O ataku można faktycznie mówić wiele, ale ostatecznie wszyscy już przecież wiedzą, że pozycja QB to problem, że linia ofensywna jest nie taka jak powinna. Cieszy mnie fakt, że pierwszoroczniak wybrany w pierwszej rundzie - Maurkice Pouncey zacznie sezon jako podstawowy center. Może mieć początkowo problemy z dopasowaniem się do prędkości NFL, ale myślę, że szybko sobie z tym poradzi. Martwi mnie trochę sytuacja z OT. Wiadomo, że bez nich akcje biegowe mogą być potwornie trudne. Jak do tej pory ani Max Starks, ani Flozell Adams nie zrobili na mnie na tyle dobrego wrażenia, żebym miał być spokojny o tą linię ofensywną. Z drugiej jednak strony rok temu ta piątka pozwoliła Rashardowi Mendenhallowi przebiec 1108 jardów przy całkiem przyzwoitej średniej wynoszącej 4.6. Nadal wyraźnie dokucza im brak Williego Colona, ale odnoszę wrażenie, że pod przewodnictwem nowego trenera będą znacznie zwiększali swój poziom z każdym następnym meczem. Odnoszę wrażenie, że powinni wyglądać zupełnie inaczej niż w minionym preseason. Widziałem mało rzeczy zbliżonych do tego co prezentowali podczas obozów przygotowawczych, a to może oznaczać, że chowają w rękawie jakiegoś asa.

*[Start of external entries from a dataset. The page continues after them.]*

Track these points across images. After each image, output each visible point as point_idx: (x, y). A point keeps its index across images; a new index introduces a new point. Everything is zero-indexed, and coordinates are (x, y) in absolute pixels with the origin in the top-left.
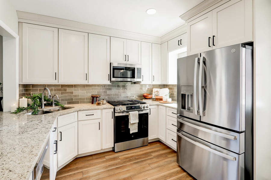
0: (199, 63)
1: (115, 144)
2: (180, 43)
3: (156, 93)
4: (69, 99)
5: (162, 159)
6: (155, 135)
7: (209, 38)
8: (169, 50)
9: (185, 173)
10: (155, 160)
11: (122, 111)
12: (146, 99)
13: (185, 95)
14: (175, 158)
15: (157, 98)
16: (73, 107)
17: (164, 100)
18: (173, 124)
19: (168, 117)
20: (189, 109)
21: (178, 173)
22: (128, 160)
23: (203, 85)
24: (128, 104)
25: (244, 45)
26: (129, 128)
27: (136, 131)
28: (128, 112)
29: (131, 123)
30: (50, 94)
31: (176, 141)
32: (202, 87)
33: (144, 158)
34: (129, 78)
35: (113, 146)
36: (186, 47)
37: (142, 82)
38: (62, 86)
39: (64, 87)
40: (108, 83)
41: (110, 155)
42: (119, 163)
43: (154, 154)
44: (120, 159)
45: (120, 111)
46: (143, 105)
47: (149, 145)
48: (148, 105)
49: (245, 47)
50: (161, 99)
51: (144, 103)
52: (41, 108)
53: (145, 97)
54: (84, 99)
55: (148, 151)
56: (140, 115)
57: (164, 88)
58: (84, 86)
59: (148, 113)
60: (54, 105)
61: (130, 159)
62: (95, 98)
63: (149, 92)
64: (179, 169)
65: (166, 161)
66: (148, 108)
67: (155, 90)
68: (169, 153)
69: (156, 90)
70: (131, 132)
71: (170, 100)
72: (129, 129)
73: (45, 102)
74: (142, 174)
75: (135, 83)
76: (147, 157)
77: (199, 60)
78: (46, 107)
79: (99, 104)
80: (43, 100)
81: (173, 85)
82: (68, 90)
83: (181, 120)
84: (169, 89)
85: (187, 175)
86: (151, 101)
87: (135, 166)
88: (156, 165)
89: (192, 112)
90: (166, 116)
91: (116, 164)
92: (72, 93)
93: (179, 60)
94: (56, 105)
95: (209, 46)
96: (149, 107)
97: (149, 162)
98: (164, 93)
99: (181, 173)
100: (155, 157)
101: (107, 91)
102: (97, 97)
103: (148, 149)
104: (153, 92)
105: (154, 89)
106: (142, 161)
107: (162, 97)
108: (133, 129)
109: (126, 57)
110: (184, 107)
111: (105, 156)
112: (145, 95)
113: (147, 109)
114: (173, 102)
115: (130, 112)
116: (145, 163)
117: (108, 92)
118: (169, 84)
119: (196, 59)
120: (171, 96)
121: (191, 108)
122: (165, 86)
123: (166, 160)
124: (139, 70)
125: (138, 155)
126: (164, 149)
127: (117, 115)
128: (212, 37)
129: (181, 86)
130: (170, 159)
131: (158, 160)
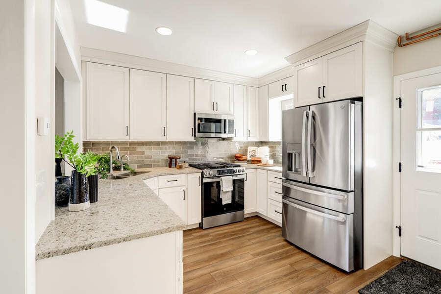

Podobna mi się też to co widzę po tegorocznych skrzydłowych. Po powrocie Roethlisberger na pewno nie będzie rzucał już tak często, ale podczas prób, które otrzyma, na pewno znajdzie dla siebie odpowiednie cele. Młody duet Mike Wallace - Emmanuel Sanders jest chyba najlepszym jaki widziałem w ekipie z Pittsburgha od kiedy zacząłem interesować się NFL. Każdy z nich to pełen pakiet, a widzieć coś takiego po drugo i pierwszoroczniaku to rzecz niesamowita. Wspomniane już secondary Atlanty może napotkać niemałe trudności, kiedy będą próbowali kryć tych młodych i atletycznych zawodników. Szczególnie, że nadal po boisku będzie krążył fenomenalny Hines Ward, któremu również nie brakuje tak wiele do złapania tysięcznego podania.
Zapowiada się emocjonujące, pełne niespodzianek spotkanie, które rozstrzygnie się prawdopodobnie po defensywnej stronie. Po tej stronie, po której to właśnie Steelers zdolni są zdominować niemal każdego.